O candidato foi mais cauteloso ao atender o pedido do Vox de exames forenses em menores indocumentados para determinar suas idades, já que só os realizaria “se necessário”. E acrescentou que se oporá à distribuição dos menores que chegam às Ilhas Canárias em comunidades e continuará a processar o decreto que o regulamenta, mas não que o vá desobedecer ou fechar os centros de acolhimento, como pretende o Vox.

Anunciou também que iria procurar “fórmulas jurídicas” para os menores estrangeiros deixados sozinhos em Espanha para que pudessem regressar às suas famílias, e defendeu a revelação da nacionalidade dos alegados criminosos, como fez a Polícia Autónoma Basca e está a ponderar fazê-lo com a Polícia Catalã, mas as suas opções nesta área são limitadas por não ter Polícia Autónoma. O funcionamento ininterrupto da central nuclear de Cofrentes não dependerá dele quando terminar a sua vida operacional, em 2030, mas isso não o impediu de declarar solenemente: “Cofrentes não fecha”. Mais um desejo do que uma promessa.

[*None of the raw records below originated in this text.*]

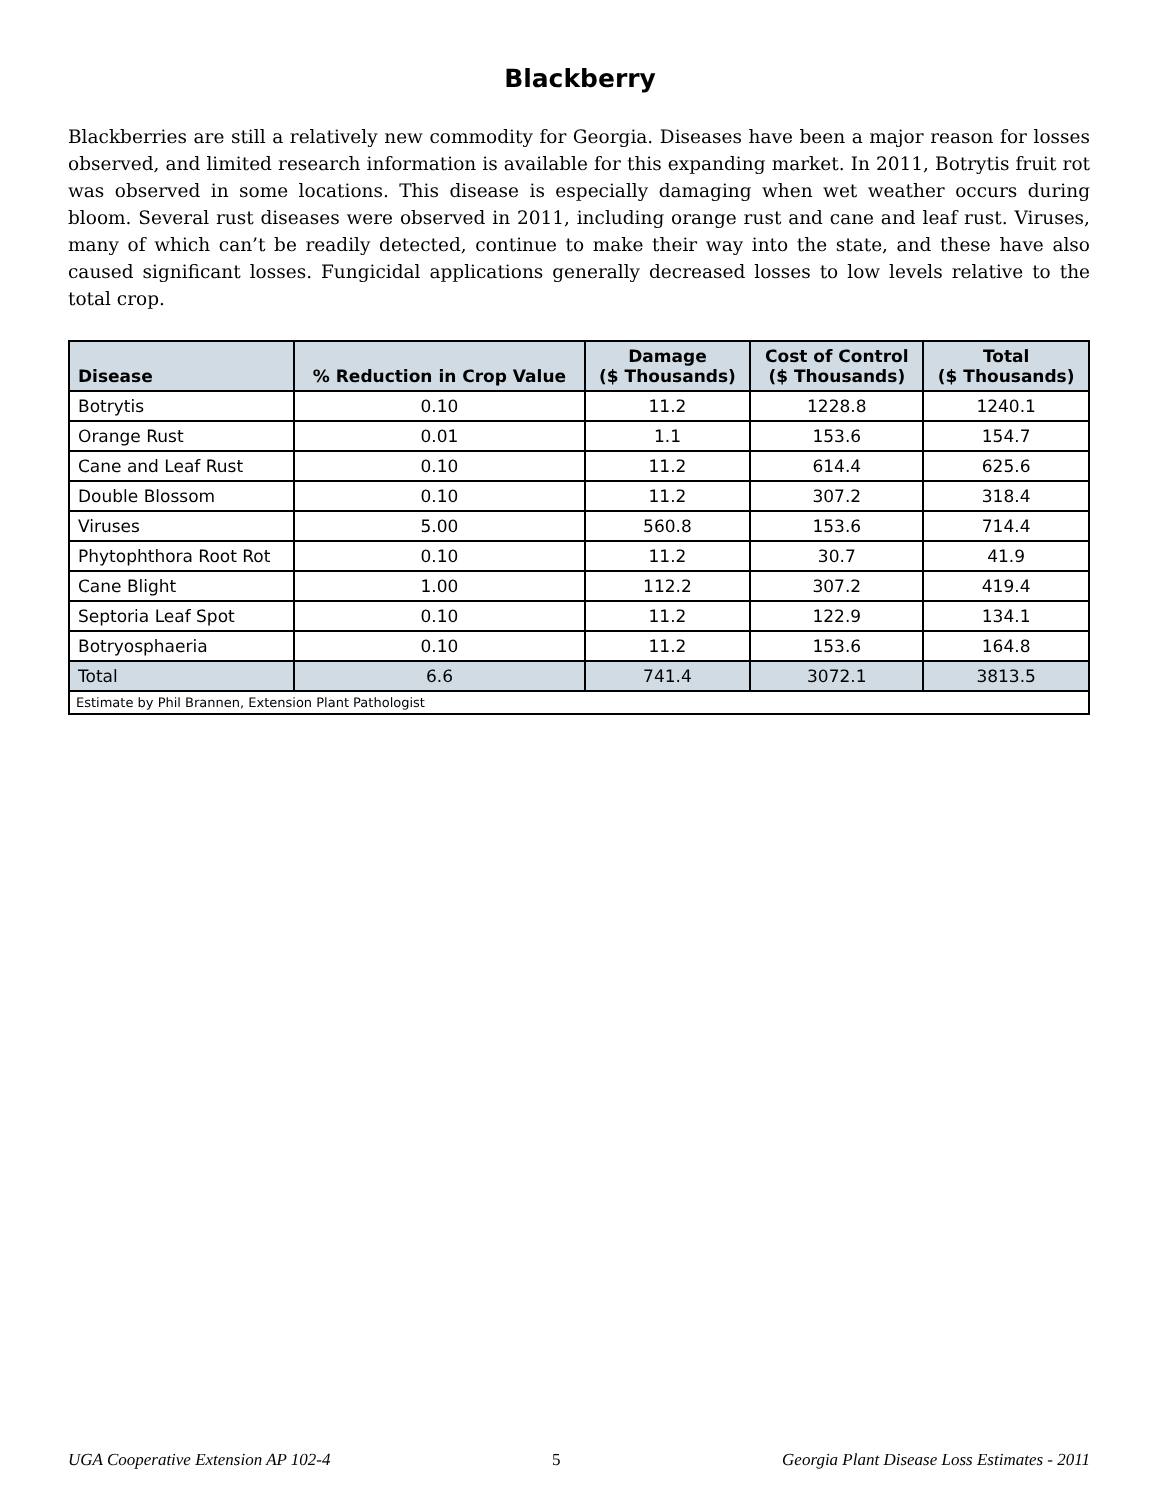Blackberry
Blackberries are still a relatively new commodity for Georgia. Diseases have been a major reason for losses observed, and limited research information is available for this expanding market. In 2011, Botrytis fruit rot was observed in some locations. This disease is especially damaging when wet weather occurs during bloom. Several rust diseases were observed in 2011, including orange rust and cane and leaf rust. Viruses, many of which can’t be readily detected, continue to make their way into the state, and these have also caused significant losses. Fungicidal applications generally decreased losses to low levels relative to the total crop.
| Disease | % Reduction in Crop Value | Damage ($ Thousands) | Cost of Control ($ Thousands) | Total ($ Thousands) |
| --- | --- | --- | --- | --- |
| Botrytis | 0.10 | 11.2 | 1228.8 | 1240.1 |
| Orange Rust | 0.01 | 1.1 | 153.6 | 154.7 |
| Cane and Leaf Rust | 0.10 | 11.2 | 614.4 | 625.6 |
| Double Blossom | 0.10 | 11.2 | 307.2 | 318.4 |
| Viruses | 5.00 | 560.8 | 153.6 | 714.4 |
| Phytophthora Root Rot | 0.10 | 11.2 | 30.7 | 41.9 |
| Cane Blight | 1.00 | 112.2 | 307.2 | 419.4 |
| Septoria Leaf Spot | 0.10 | 11.2 | 122.9 | 134.1 |
| Botryosphaeria | 0.10 | 11.2 | 153.6 | 164.8 |
| Total | 6.6 | 741.4 | 3072.1 | 3813.5 |
| Estimate by Phil Brannen, Extension Plant Pathologist | | | | |
UGA Cooperative Extension AP 102-4 5 Georgia Plant Disease Loss Estimates - 2011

As medidas mais específicas foram expressas no capítulo económico, onde foi anunciado que todas as deduções da parte regional do imposto sobre o rendimento das pessoas singulares seriam duplicadas e o número de beneficiários aumentaria em dois milhões. Por enquanto, o acordo foi simples porque PP e Vox estão em harmonia. A contribuição do povo Abascal foi um sinal de que iria lutar “contra os gastos políticos desnecessários”, embora Pérez Lorca não tenha explicado o que era e porque é que o dinheiro público tinha até agora sido atribuído a gastos desnecessários.

Onde ela não fez concessões foi na luta contra a violência baseada no género. Não havia necessidade disso. O Vox, que outrora defendeu a luta contra a chamada “ideologia de género”, deixou-a para já na gaveta, talvez pelos elevados custos que acarreta para o eleitorado feminino, como admite o partido ultra.

Pérez Lorca não se esqueceu de sublinhar a importância da música para a identidade do povo valenciano. Correndo o risco de ficar chateado com a linha oficial do seu partido, fez um discurso no tom de Abascal. Ele, que vinha acompanhando o debate de posse no Congresso, previu que embora não conhecesse todo o discurso, o que ouviu lhe pareceu bom. O futuro governo de Valência será dirigido pelo PP, mas soará como se fosse o Vox.